Ni que decir tiene que, rato después, cuando los técnicos desembalaban las grandes cajas y procedían a dar las explicaciones técnicas de las maravillas de los aparatos recien adquiridos, cuando iban a mencionar la posibilidad de sintonizar más de cien canales diferentes o programar una grabación con “cinco años de adelanto”, un servidor decidió ir a la cocina en busca de más hielo. Ridículos, los justos.

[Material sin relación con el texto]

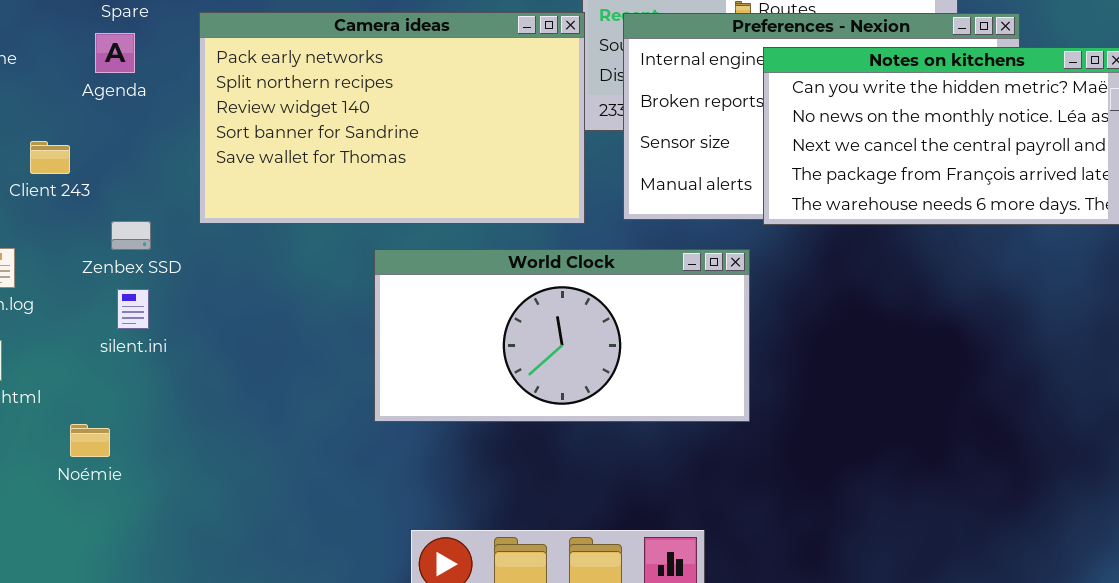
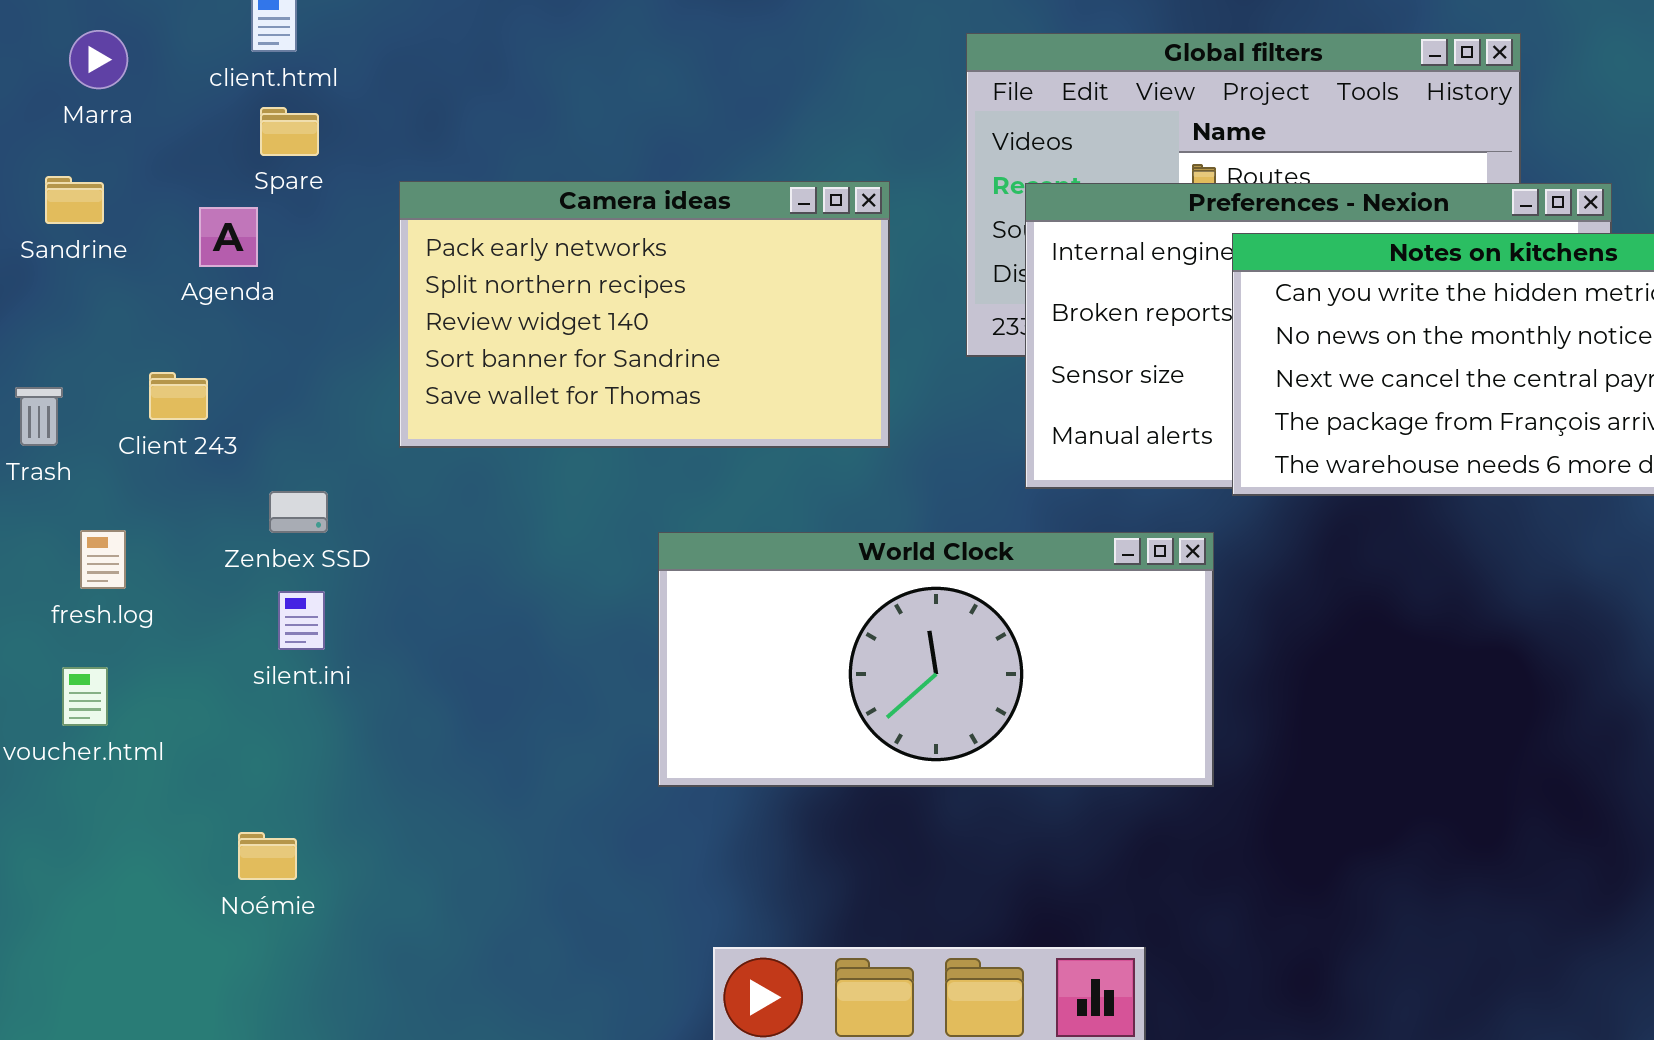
Camera ideas: [199,12,585,224] -> [399,181,890,448], resized
Agenda: [95,33,135,73] -> [199,207,258,267], moved
Noémie: [70,424,110,457] -> [238,832,297,880], moved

Muchos años después mi tamagochi, (apodo con el que siempre apelo al teléfono móvil), tiene una cámara que no he usado jamás; permite navegar por Internet, aunque no me pregunten cómo; es capaz de comunicarse con otros dispositivos por medio de rayos infrarrojos y capaz de albergar, dicen, decenas de tonos, solitonos o politonos que podría comprar con sólo marcar con el pulgar una determinada secuencia de números. Les juro que me conformaría con un tamagochi que sólo me sirviera para hablar y escuchar, sin más funciones extras. Pero no consigo encontrarlo.

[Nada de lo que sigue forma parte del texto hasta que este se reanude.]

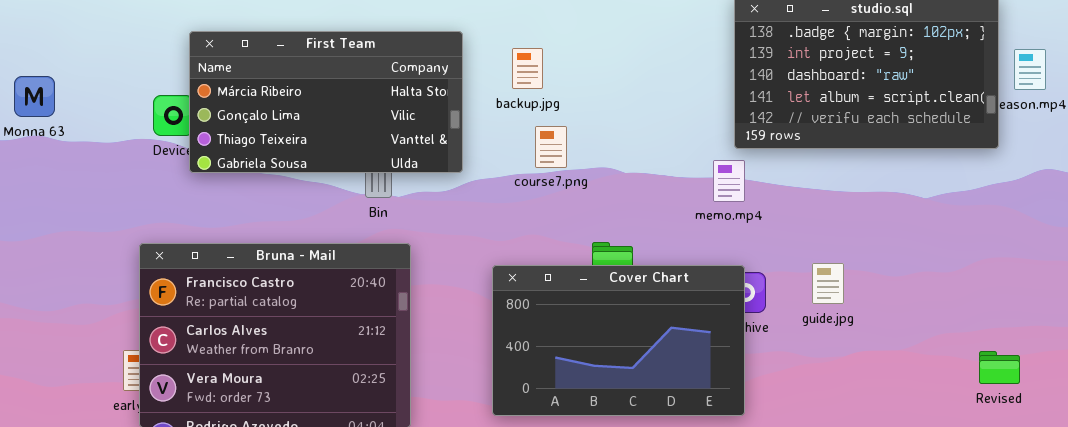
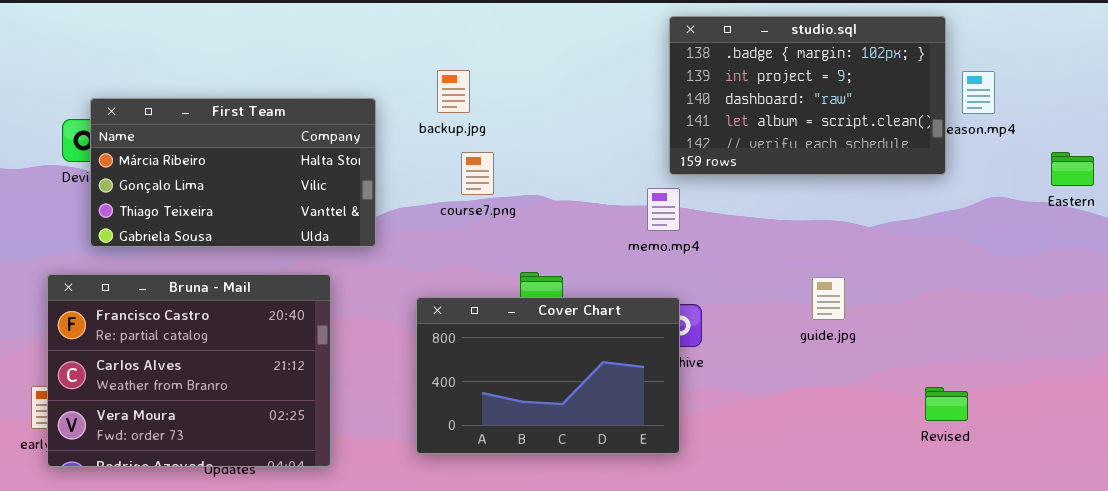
First Team: [189,31,463,173] -> [90,98,376,247], moved
guide.jpg: [812,263,844,304] -> [812,277,845,320], moved

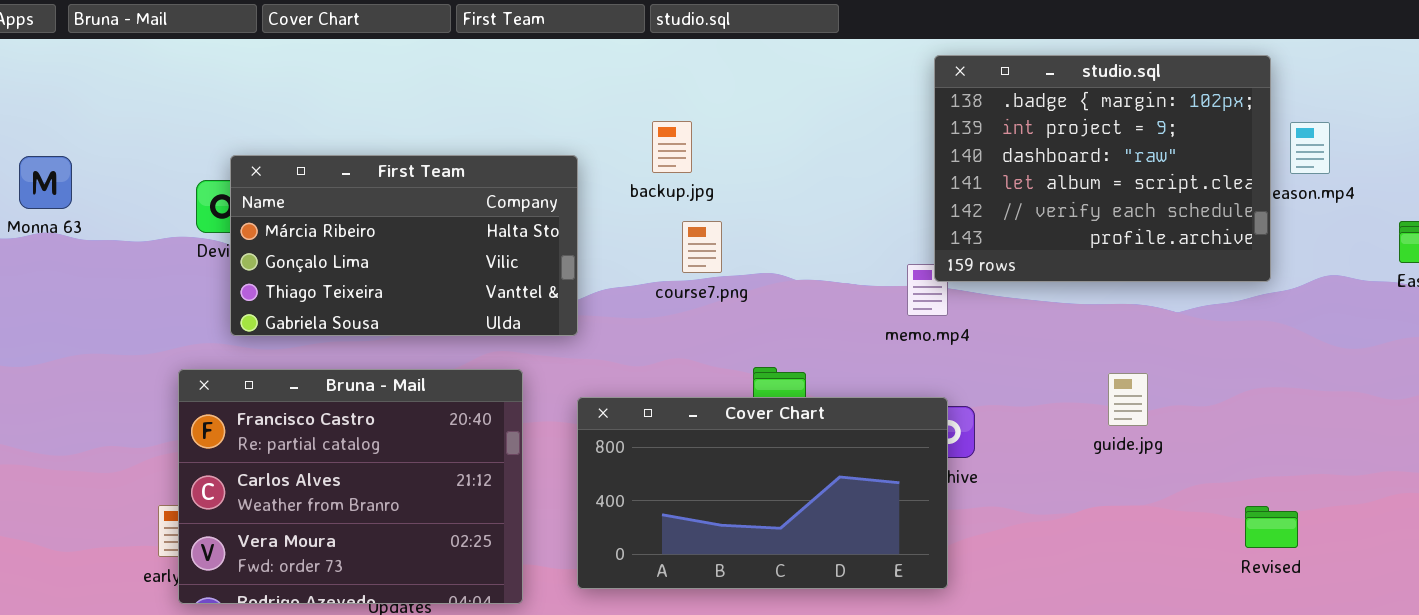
studio.sql: [669,16,946,175] -> [934,55,1271,282], resized
Cover Chart: [416,297,680,454] -> [577,397,948,589], resized

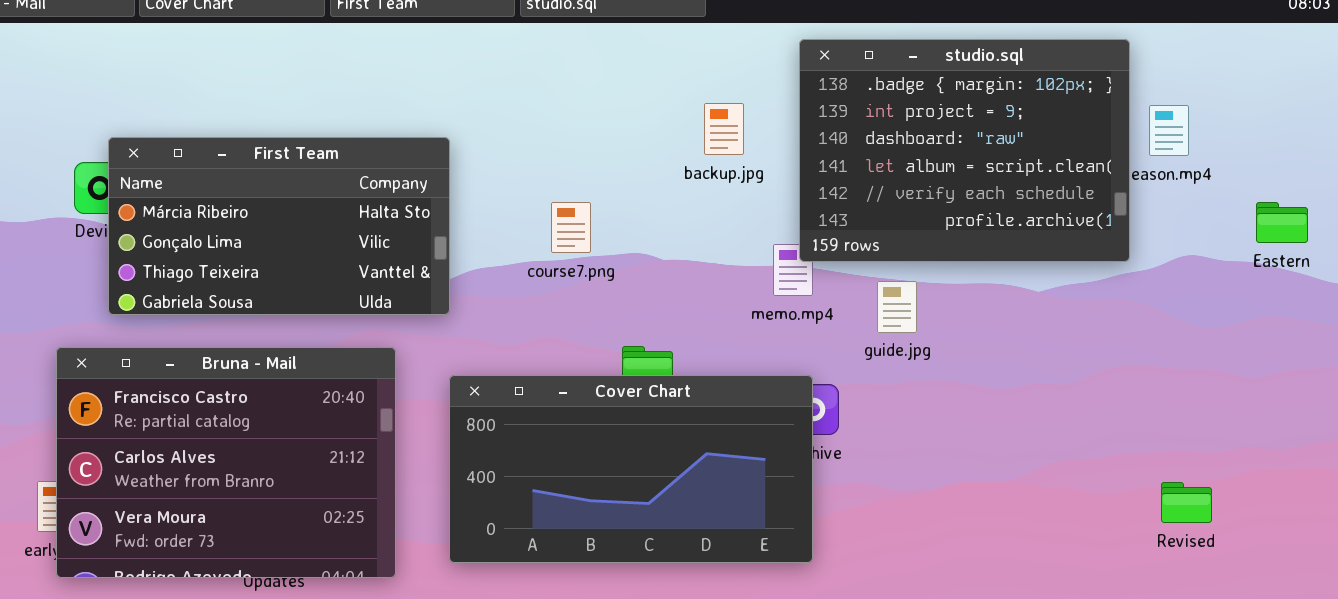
backup.jpg: [652,121,692,173] -> [704,103,744,155], moved
guide.jpg: [1108,373,1148,426] -> [877,281,917,333], moved
Revised: [1245,506,1298,548] -> [1161,482,1212,523], moved

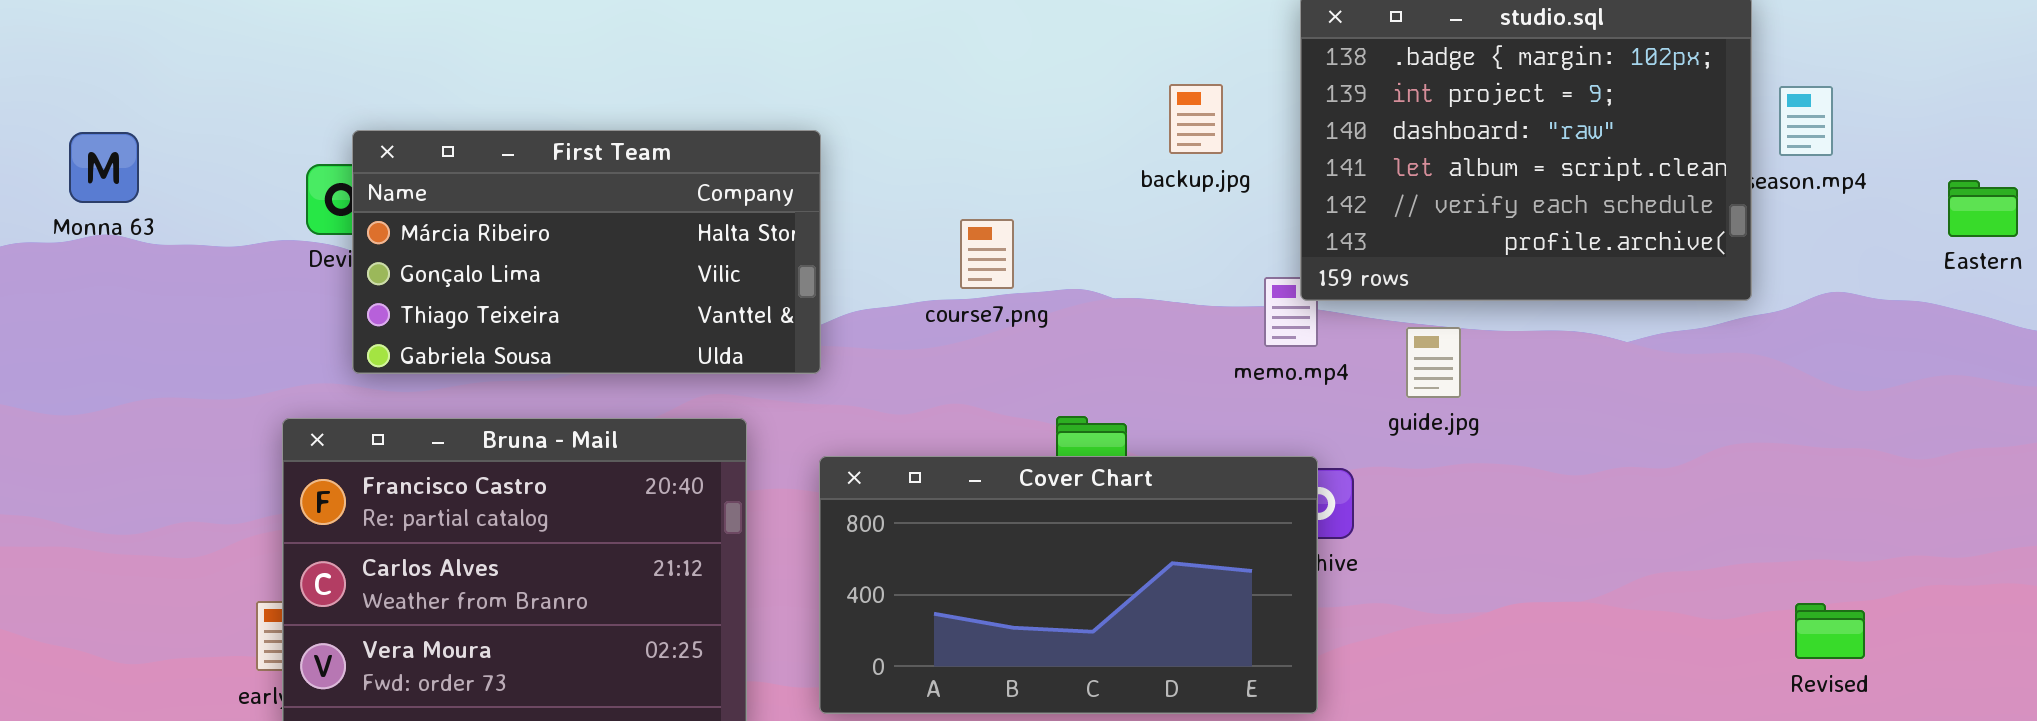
Eastern: [1256,202,1308,243] -> [1948,180,2018,237], moved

Leo en la web de Telecinco que en los Estados Juntitos de la América Septentrional, que alguna compañía de telecomunicaciones tiene previsto sacar un “teléfono kosher” para los más devotos judíos:
“Los móviles "kosher" son, básicamente, teléfonos en su estado más puro: sólo permiten hacer y recibir llamadas, y están desprovistos de funciones que, a los ojos de los rabinos, pueden "distraer" al devoto.”

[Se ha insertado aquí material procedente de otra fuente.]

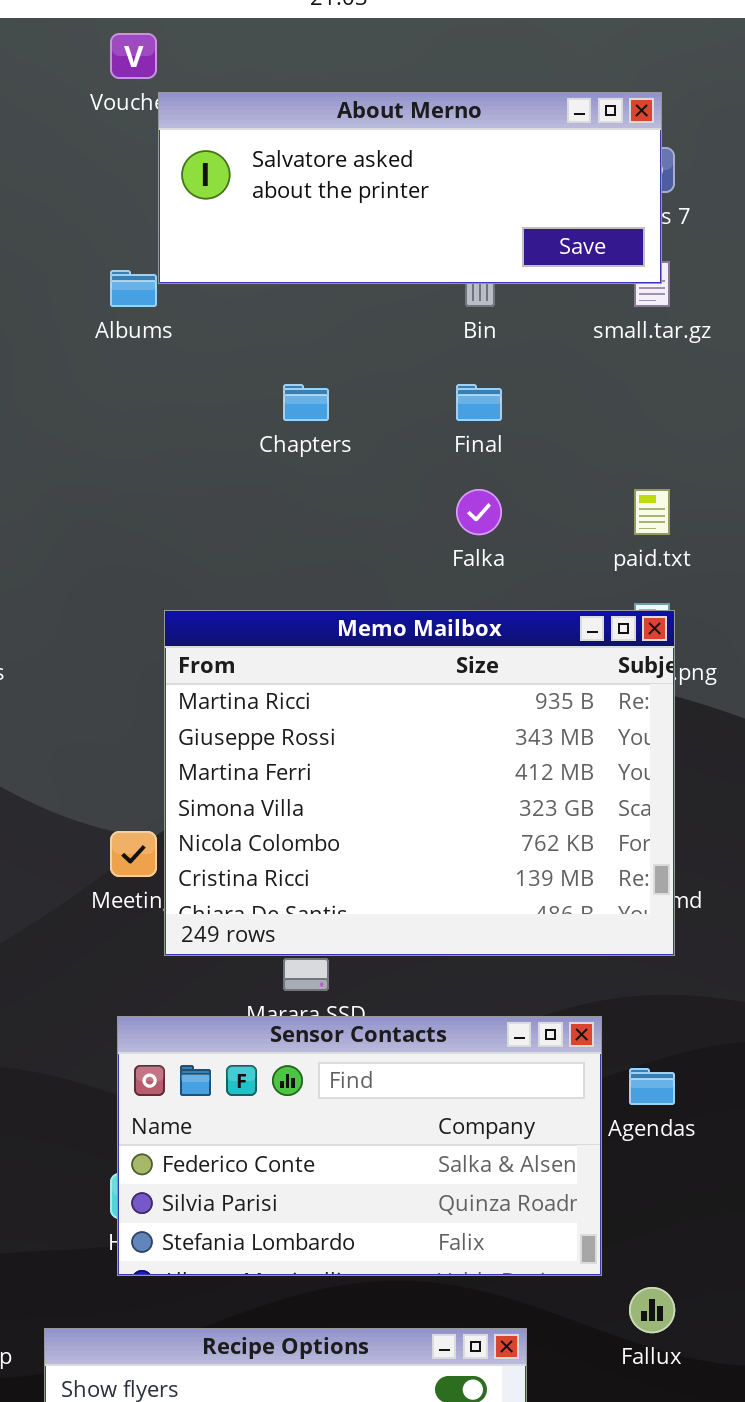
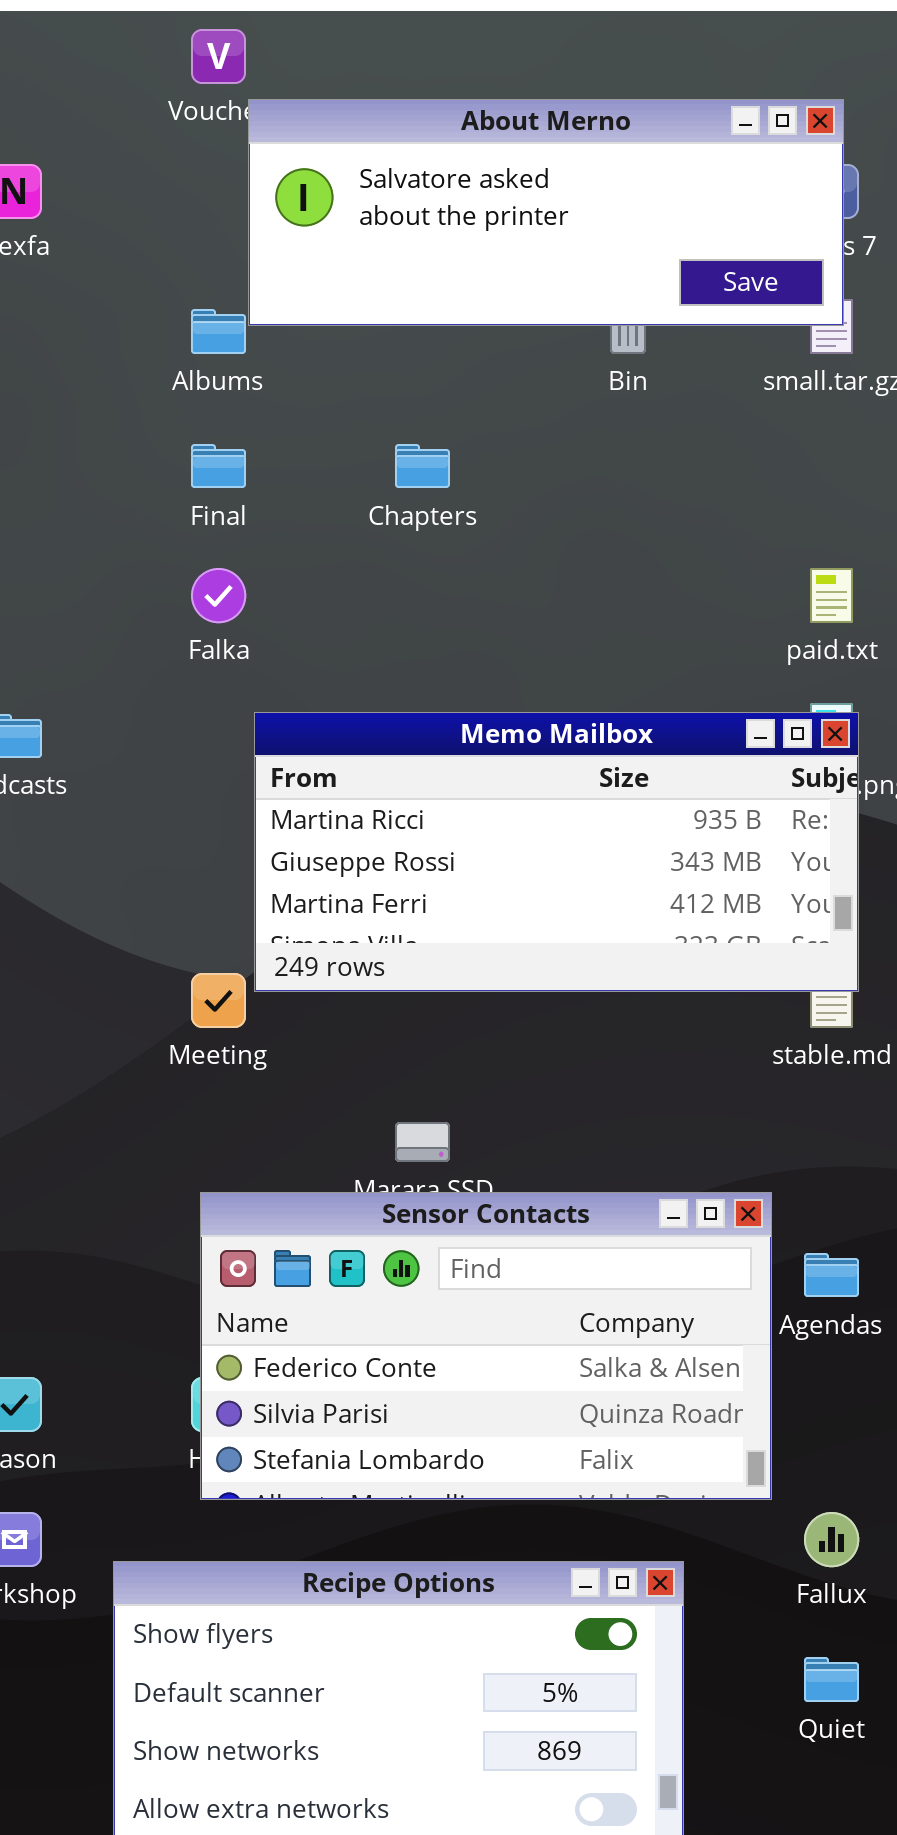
Final: [456,384,502,421] -> [191,444,246,488], moved
Falka: [456,489,502,535] -> [191,568,246,623], moved
Memo Mailbox: [164,610,675,956] -> [254,712,859,992], resized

¿Podré pasar por judío sin necesidad de cortarme pellejo alguno?
Nepión
4 comentarios:
Estos rabinos siempre en contra del progreso. ¿de que vamos vivir los profesionales de las telecomunicaciones?
:-)
No me seas rabino y fomenta el uso compulsivo de la tecnología, que somos muchas la bocas que comemos de ello.
La única vez que vi un aspecto útil de los teléfonos con cámara fue dentro de una tienda Decathlon, en Alcorcón, donde vi algo que le podía interesar a mi hermana. "Si tuviera un teléfono con cámara", pensé, "podría mandarle una foto". A la salida, comprobé que, aunque los teléfonos con cámara todavía no se habían popularizado, el establecimiento ya lucía una pegatina de "Prohibido hacer fotos".
No se como han comenzado a llegar tus avisos a mi correo-e pero siempre que recibo uno nuevo, por curiosidad, paso a ver que dices. Hoy te has superado. :D
Yo reconozco que tengo móvil con cámara y que la uso casi a diario, entre otras cosas para ilustrar los post de mi blog. Mi tio llama a mi móvil "mimadín", por el cariño que le tengo. Me ha acompañado en mil viajes (tenías que ver como me ofrecían todos los indios que lo veían el sueldo de tres meses y hasta a su mujer por él). El internet movilero tampoco se usarlo y, de hecho, lo he desconfigurado porque tenía la mala costumbre de conectarse sólo. Y el video nunca lo he programado con un año de antelación, pero si que he llegado a hacer multiprogramaciones al salir de vacaciones... quizás es que ya ni me acuerdo de cuando sólo había dos canales...
Nunca negaré lo maravilloso que es el progreso. No estoy en contra de los teléfonos con decenas de funciones. Ojalá incluso los inventen capaces de transmitir olores. Lo que me incomoda es que, a medida que se avanza, perdemos la simplicidad. Me gustaría un vídeo que sólo grabara y reprodujera, pero con una calidad de pasmo. No quiero pagar de más por funciones que no voy a utilizar en mi vida.